According to Newton’s Third Law, for every action there is an equal and opposite reaction. Nowhere is this more in evidence right now than in the return to emotion. Seemingly worried that we might be about to become trapped in a vortex of algorithmic intelligence, people have reacted by remembering, and embracing the opposite; redressing the balance and refocusing on emotion.
From connectivity to connectedness
Many years ago, there was a data-visualisation website called We Feel Fine (wefeelfine.org), which captured and catalogued the world’s emotions by demographic. It enabled all of us to experience how the rest of the world was feeling at any given moment. For many years, We Feel Fine was still being talked about and showcased as the example of how we could experience others’ emotions at scale, as it was the only tangible example of this.
Advertising that reads consumers’ emotional states is not too far off
All of a sudden, though, there are signals appearing in unexpected places, that suggest that not only are we keen to apply a layer of ‘intelligence’ to our world via the internet of things, but, if we’re truly smart, we want a layer of emotion, too. In fact, one could say that ‘detecting and displaying emotion’ is another layer of data – of intelligence – that can be accessed and used by services to optimise and personalise relationships with customers. As a result, we’re on the cusp of moving from an era of connectivity, to connectedness: a shift from data with functionality to data with sensitivity.

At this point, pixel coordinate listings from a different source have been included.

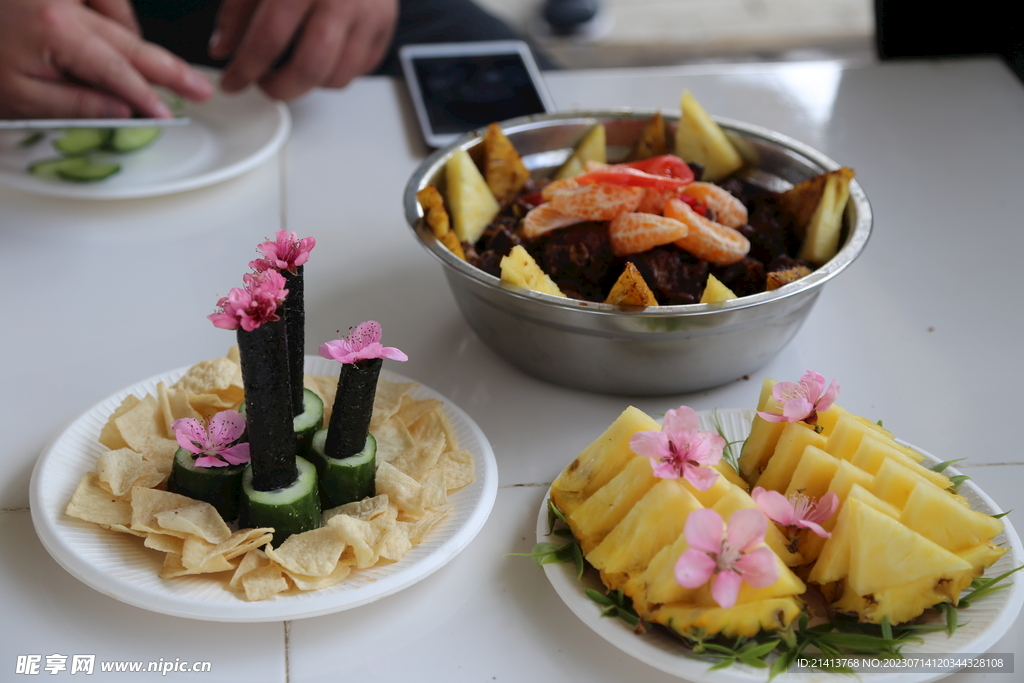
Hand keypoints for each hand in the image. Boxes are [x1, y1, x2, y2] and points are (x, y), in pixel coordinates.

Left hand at [0, 0, 213, 118]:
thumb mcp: (16, 94)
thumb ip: (73, 103)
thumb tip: (119, 110)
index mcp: (56, 29)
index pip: (117, 70)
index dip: (146, 96)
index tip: (166, 114)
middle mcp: (64, 3)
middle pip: (131, 41)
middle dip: (169, 69)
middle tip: (200, 89)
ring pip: (118, 18)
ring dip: (138, 45)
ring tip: (160, 74)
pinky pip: (101, 4)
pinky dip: (114, 21)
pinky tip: (119, 40)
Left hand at [211, 0, 398, 99]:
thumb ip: (239, 10)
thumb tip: (224, 49)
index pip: (269, 38)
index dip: (246, 69)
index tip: (233, 82)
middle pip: (310, 68)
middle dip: (281, 89)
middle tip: (265, 85)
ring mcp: (369, 14)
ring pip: (338, 76)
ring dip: (310, 83)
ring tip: (293, 69)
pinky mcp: (385, 25)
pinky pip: (360, 70)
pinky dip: (337, 72)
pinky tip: (322, 57)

One of the was an ingenious idea that replaced PINs for mobile banking access with emoticons. At first glance, the idea, from Intelligent Environments, seemed faddish. In reality, however, not only do four chosen emoticons provide better security than four chosen numbers (the latter being a more limited set providing fewer possible combinations), but emoticons are far more memorable for the user.
Last summer, Jaguar, working with Mindshare, attempted to capture and understand the feelings of spectators at the Wimbledon tennis championships. #Feelwimbledon used in-ground atmospheric sensors and global sentiment-tracking on Facebook and Twitter and biometric cuffs worn by spectators to measure the atmosphere, and then shared the data-visualisation results via social media. As such, advertising that reads consumers’ emotional states is not too far off, and rumour has it that there have already been experiments where outdoor posters have successfully read consumers’ desires.
In touch with our emotions
The future may involve using layers of ‘emotional data’ to help us make better decisions more in tune with our mood or emotional make-up. Imagine a dating app that matches you at an emotional level, rather than a cosmetic one. We may find a way to intuit an individual’s mood or mindset through the emotions that are detected through a voice call, or the haptics that give away intention merely by how someone interacts with their device. Or perhaps, we embed emotions into artificial intelligence as a way of guaranteeing that we build machines that can make ethical choices.
After so many years of digitisation stripping away the emotion from traditionally human services and transforming them into automated ones, we are now evolving toward a world of much more emotion, not less. Brands connect with people at a fundamentally emotional level, so if your brand hasn’t built in ‘emotional data’ that enables ‘emotional learning’ about your users, then the only emotions you’ll be in danger of feeling in the future, are disappointment and loss.